> _What you are asked to do_
Go through the entries below and pick out every line with "office".

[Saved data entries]
________________________________________
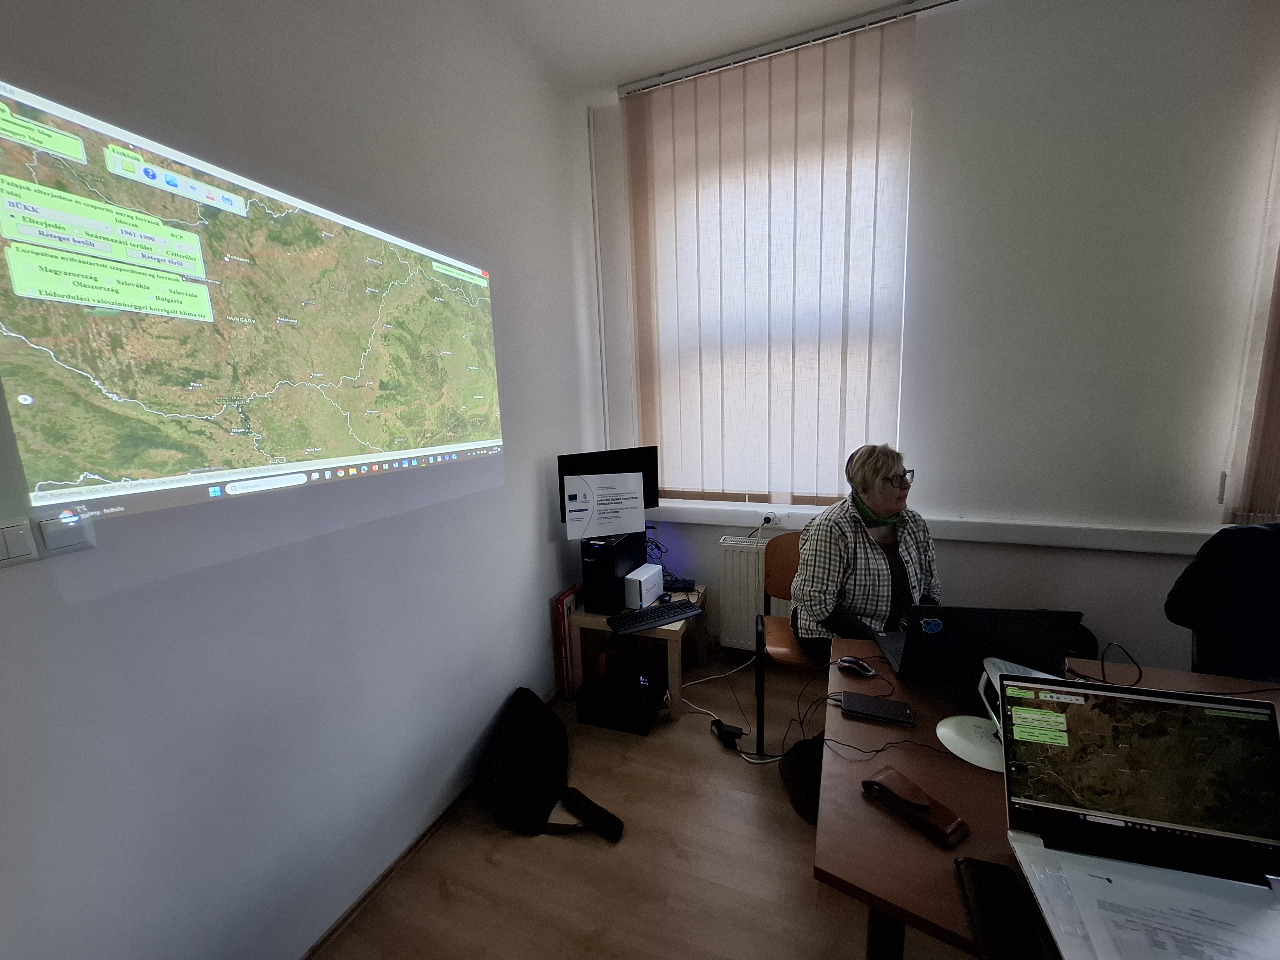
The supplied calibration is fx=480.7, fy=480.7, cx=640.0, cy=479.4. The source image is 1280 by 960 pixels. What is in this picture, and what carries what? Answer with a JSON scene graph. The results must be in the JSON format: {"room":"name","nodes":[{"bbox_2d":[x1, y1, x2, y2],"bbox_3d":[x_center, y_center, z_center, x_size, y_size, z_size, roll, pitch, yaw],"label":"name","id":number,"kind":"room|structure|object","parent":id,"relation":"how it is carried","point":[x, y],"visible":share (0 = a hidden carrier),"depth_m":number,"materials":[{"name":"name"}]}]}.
{"room":"office","nodes":[
{"label":"office","id":0,"kind":"room"},
{"bbox_2d":[0,0,606,959],"bbox_3d":[-1.107,-0.164,0.977,0.193,3.147,4.503,2,10,21],"label":"left wall","id":1,"kind":"structure","parent":0,"point":[86,609],"depth_m":1.29,"materials":[{"name":"white paint"}]},
{"bbox_2d":[0,517,38,567],"bbox_3d":[-1.080,0.112,0.783,0.016,0.075,0.120,2,10,21],"label":"light switch","id":2,"kind":"object","parent":1,"relation":"attached to","point":[27,539],"visible":0.99,"depth_m":0.82,"materials":[{"name":"white plastic"}]},
{"bbox_2d":[36,507,95,554],"bbox_3d":[-1.041,0.091,0.872,0.015,0.073,0.066,2,10,21],"label":"light switch","id":3,"kind":"object","parent":1,"relation":"attached to","point":[62,528],"visible":0.98,"depth_m":0.87,"materials":[{"name":"white plastic"}]},
{"bbox_2d":[0,70,504,549],"bbox_3d":[-0.886,-0.361,1.343,0.025,0.864,1.359,2,10,21],"label":"projected image","id":4,"kind":"object","parent":1,"relation":"attached to","point":[218,490],"visible":0.98,"depth_m":1.09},
{"bbox_2d":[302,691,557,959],"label":"baseboard","id":5,"kind":"structure","parent":1,"relation":"attached to","point":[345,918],"depth_m":1.61,"materials":[{"name":"brown wood"}]},
{"bbox_2d":[314,650,977,959],"bbox_3d":[0.999,1.479,0.446,4.343,0.099,4.515,2,10,21],"label":"floor","id":6,"kind":"structure","parent":0,"point":[597,851],"depth_m":1.57,"materials":[{"name":"brown wood"}]},
{"bbox_2d":[475,688,623,846],"bbox_3d":[-0.360,1.064,1.846,0.506,0.375,0.489,2,10,21],"label":"backpack","id":7,"kind":"object","parent":6,"relation":"on","point":[510,759],"visible":0.99,"depth_m":1.78,"materials":[{"name":"black fabric"}]},
{"bbox_2d":[551,584,583,700],"bbox_3d":[-0.353,0.849,2.570,0.064,0.548,0.297,2,10,21],"label":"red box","id":8,"kind":"object","parent":6,"relation":"on","point":[563,603],"visible":0.67,"depth_m":2.46,"materials":[{"name":"red"}]},
{"bbox_2d":[574,671,662,735],"bbox_3d":[-0.090,1.077,2.351,0.366,0.146,0.255,2,10,21],"label":"black box","id":9,"kind":"object","parent":6,"relation":"on","point":[584,692],"visible":0.94,"depth_m":2.26,"materials":[{"name":"black"}]},
{"bbox_2d":[566,586,707,717],"bbox_3d":[0.021,0.868,2.594,0.582,0.471,0.590,2,10,21],"label":"side table","id":10,"kind":"object","parent":6,"relation":"on","point":[676,628],"visible":0.54,"depth_m":2.37,"materials":[{"name":"beige wood"}]},
{"bbox_2d":[580,528,647,611],"bbox_3d":[-0.126,0.429,2.509,0.178,0.356,0.455,2,10,21],"label":"computer tower","id":11,"kind":"structure","parent":10,"relation":"on","point":[642,563],"depth_m":2.34,"materials":[{"name":"black"}]},
{"bbox_2d":[557,447,662,523],"bbox_3d":[-0.147,0.100,2.527,0.552,0.499,0.169,-7,11,-26],"label":"monitor","id":12,"kind":"object","parent":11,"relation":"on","point":[645,507],"visible":0.55,"depth_m":2.50,"materials":[{"name":"black plastic"}]},
{"bbox_2d":[562,471,647,540],"bbox_3d":[-0.164,0.122,2.309,0.373,0.293,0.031,-3,10,-9],"label":"paper sign","id":13,"kind":"object","parent":12,"relation":"attached to","point":[632,477],"visible":0.99,"depth_m":2.30,"materials":[{"name":"white paper"}]},
{"bbox_2d":[624,561,663,608],"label":"network storage device","id":14,"kind":"object","parent":10,"relation":"on","point":[642,579],"visible":0.98,"depth_m":2.40,"materials":[{"name":"white plastic"}]},
{"bbox_2d":[607,598,701,633],"bbox_3d":[0.070,0.649,2.321,0.433,0.030,0.153,-6,11,-23],"label":"keyboard","id":15,"kind":"object","parent":10,"relation":"on","point":[653,622],"visible":0.99,"depth_m":2.29,"materials":[{"name":"black plastic"}]},
{"bbox_2d":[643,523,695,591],"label":"cable bundle","id":16,"kind":"object","parent":10,"relation":"on","point":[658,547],"visible":0.71,"depth_m":2.67,"materials":[{"name":"black plastic"}]},
{"bbox_2d":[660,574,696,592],"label":"power adapter","id":17,"kind":"object","parent":10,"relation":"on","point":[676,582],"visible":0.77,"depth_m":2.65,"materials":[{"name":"black plastic"}]},
{"bbox_2d":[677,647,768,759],"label":"white cable","id":18,"kind":"object","parent":6,"relation":"on","point":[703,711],"visible":0.77,"depth_m":2.29,"materials":[{"name":"white plastic"}]},
{"bbox_2d":[711,717,746,750],"bbox_3d":[0.385,1.130,2.135,0.074,0.078,0.159,-8,11,-32],"label":"power adapter","id":19,"kind":"object","parent":6,"relation":"on","point":[727,732],"visible":0.97,"depth_m":2.11,"materials":[{"name":"black plastic"}]},
{"bbox_2d":[753,531,809,748],"bbox_3d":[0.781,0.728,2.192,0.515,0.849,0.537,0,10,11],"label":"chair","id":20,"kind":"object","parent":6,"relation":"on","point":[793,560],"visible":0.4,"depth_m":2.25,"materials":[{"name":"brown wood"}]},
{"bbox_2d":[789,442,936,667],"bbox_3d":[0.934,0.365,1.954,0.606,1.014,0.677,-1,10,2],"label":"woman","id":21,"kind":"object","parent":20,"relation":"on","point":[876,579],"visible":0.71,"depth_m":1.84},
{"bbox_2d":[778,734,824,823],"bbox_3d":[0.686,1.107,1.813,0.285,0.212,0.293,-5,10,-16],"label":"black bag","id":22,"kind":"object","parent":6,"relation":"on","point":[806,759],"visible":0.47,"depth_m":1.78,"materials":[{"name":"black"}]},
{"bbox_2d":[809,630,1279,959],"bbox_3d":[1.333,0.974,0.939,1.834,0.719,0.966,2,10,21],"label":"table","id":23,"kind":"object","parent":6,"relation":"on","point":[876,813],"visible":0.39,"depth_m":0.97,"materials":[{"name":"brown wood"}]},
{"bbox_2d":[835,655,875,677],"bbox_3d":[0.636,0.552,1.428,0.108,0.041,0.061,8,13,44],"label":"computer mouse","id":24,"kind":"object","parent":23,"relation":"on","point":[844,662],"visible":0.99,"depth_m":1.41,"materials":[{"name":"black plastic"}]},
{"bbox_2d":[837,690,914,726],"bbox_3d":[0.592,0.577,1.218,0.165,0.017,0.087,2,10,21],"label":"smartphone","id":25,"kind":"object","parent":23,"relation":"on","point":[891,705],"visible":0.98,"depth_m":1.20,"materials":[{"name":"black"}]},
{"bbox_2d":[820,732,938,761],"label":"black cable","id":26,"kind":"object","parent":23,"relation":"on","point":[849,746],"visible":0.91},
{"bbox_2d":[864,766,968,847],"bbox_3d":[0.524,0.618,0.927,0.074,0.035,0.175,-8,11,-31],"label":"case","id":27,"kind":"object","parent":23,"relation":"on","point":[878,781],"visible":0.98,"depth_m":0.91,"materials":[{"name":"brown leather"}]},
{"bbox_2d":[936,714,1005,771],"bbox_3d":[0.800,0.599,1.104,0.197,0.021,0.197,-6,10,-21],"label":"white disc","id":28,"kind":"object","parent":23,"relation":"on","point":[968,748],"visible":0.71,"depth_m":1.10,"materials":[{"name":"white plastic"}]},
{"bbox_2d":[873,604,1082,684],"bbox_3d":[0.906,0.423,1.355,0.368,0.237,0.324,0,10,10],"label":"laptop","id":29,"kind":"object","parent":23,"relation":"on","point":[997,636],"visible":0.88,"depth_m":1.23,"materials":[{"name":"black metal"}]},
{"bbox_2d":[954,855,1048,959],"bbox_3d":[0.546,0.660,0.727,0.083,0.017,0.189,2,10,21],"label":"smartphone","id":30,"kind":"object","parent":23,"relation":"on","point":[981,899],"visible":0.99,"depth_m":0.73,"materials":[{"name":"black"}]},
{"bbox_2d":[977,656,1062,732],"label":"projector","id":31,"kind":"object","parent":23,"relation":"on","point":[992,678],"visible":0.22,"depth_m":1.13,"materials":[{"name":"white"}]},
{"bbox_2d":[1098,641,1141,685],"bbox_3d":[1.330,0.520,1.342,0.115,0.096,0.119,-3,9,-15],"label":"cable","id":32,"kind":"object","parent":23,"relation":"on","point":[1108,644],"visible":0.8,"depth_m":1.34,"materials":[{"name":"black plastic"}]},
{"bbox_2d":[996,672,1279,959],"bbox_3d":[0.812,0.521,0.705,0.389,0.271,0.365,2,10,21],"label":"laptop","id":33,"kind":"object","parent":23,"relation":"on","point":[1042,805],"visible":0.99,"depth_m":0.80,"materials":[{"name":"silver metal"}]},
{"bbox_2d":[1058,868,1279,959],"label":"paper documents","id":34,"kind":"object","parent":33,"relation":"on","point":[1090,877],"visible":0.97,"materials":[{"name":"white paper"}]},
{"bbox_2d":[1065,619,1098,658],"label":"black bag","id":35,"kind":"object","parent":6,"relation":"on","point":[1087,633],"visible":0.16,"depth_m":2.17,"materials":[{"name":"black fabric"}]},
{"bbox_2d":[1163,520,1279,681],"bbox_3d":[2.147,0.610,1.585,0.648,1.107,0.660,-7,11,-28],"label":"person","id":36,"kind":"object","parent":6,"relation":"on","point":[1273,576],"visible":0.76,"depth_m":1.54},
{"bbox_2d":[479,0,943,97],"bbox_3d":[0.680,-1.679,0.185,4.328,0.108,4.125,2,10,21],"label":"ceiling","id":37,"kind":"structure","parent":0,"point":[854,1],"depth_m":2.08,"materials":[{"name":"white paint"}]},
{"bbox_2d":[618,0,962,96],"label":"curtain rail","id":38,"kind":"object","parent":37,"relation":"attached to","point":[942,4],"visible":0.9,"depth_m":2.17,"materials":[{"name":"metal"}]},
{"bbox_2d":[622,8,916,505],"bbox_3d":[0.577,-0.920,2.451,1.390,2.165,0.053,2,10,21],"label":"vertical blind","id":39,"kind":"object","parent":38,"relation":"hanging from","point":[666,149],"visible":0.98,"depth_m":2.39,"materials":[{"name":"fabric"}]},
{"bbox_2d":[582,0,1279,675],"bbox_3d":[1.813,-0.481,2.150,4.423,3.148,0.190,2,10,21],"label":"back wall","id":40,"kind":"structure","parent":0,"point":[1093,609],"depth_m":2.01,"materials":[{"name":"white paint"}]},
{"bbox_2d":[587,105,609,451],"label":"pipe","id":41,"kind":"object","parent":40,"relation":"attached to","point":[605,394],"visible":0.9,"depth_m":2.77,"materials":[{"name":"white"}]},
{"bbox_2d":[719,533,793,649],"bbox_3d":[0.918,0.650,2.589,0.990,0.644,0.092,2,10,21],"label":"radiator","id":42,"kind":"object","parent":40,"relation":"attached to","point":[732,617],"visible":0.42,"depth_m":2.68,"materials":[{"name":"white metal"}]},
{"bbox_2d":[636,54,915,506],"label":"window","id":43,"kind":"structure","parent":40,"relation":"in","point":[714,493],"depth_m":2.59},
{"bbox_2d":[646,499,1220,554],"bbox_3d":[1.441,0.232,2.274,3.207,0.093,0.191,2,10,21],"label":"cable trunking","id":44,"kind":"structure","parent":40,"relation":"attached to","point":[1119,547],"depth_m":2.16,"materials":[{"name":"white plastic"}]},
{"bbox_2d":[759,510,777,526],"bbox_3d":[0.694,0.214,2.599,0.087,0.071,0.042,2,10,21],"label":"wall socket","id":45,"kind":"object","parent":44,"relation":"attached to","point":[764,520],"visible":0.98,"depth_m":2.59,"materials":[{"name":"white plastic"}]},
{"bbox_2d":[1221,123,1279,525],"bbox_3d":[2.867,-0.825,1.500,1.287,2.128,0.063,2,10,21],"label":"vertical blind","id":46,"kind":"object","parent":40,"relation":"attached to","point":[1278,394],"visible":0.95,"depth_m":1.83,"materials":[{"name":"fabric"}]}
]}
________________________________________
> _Solution for this exercise_
{"room":"office","nodes":[
{"label":"office","id":0,"kind":"room"},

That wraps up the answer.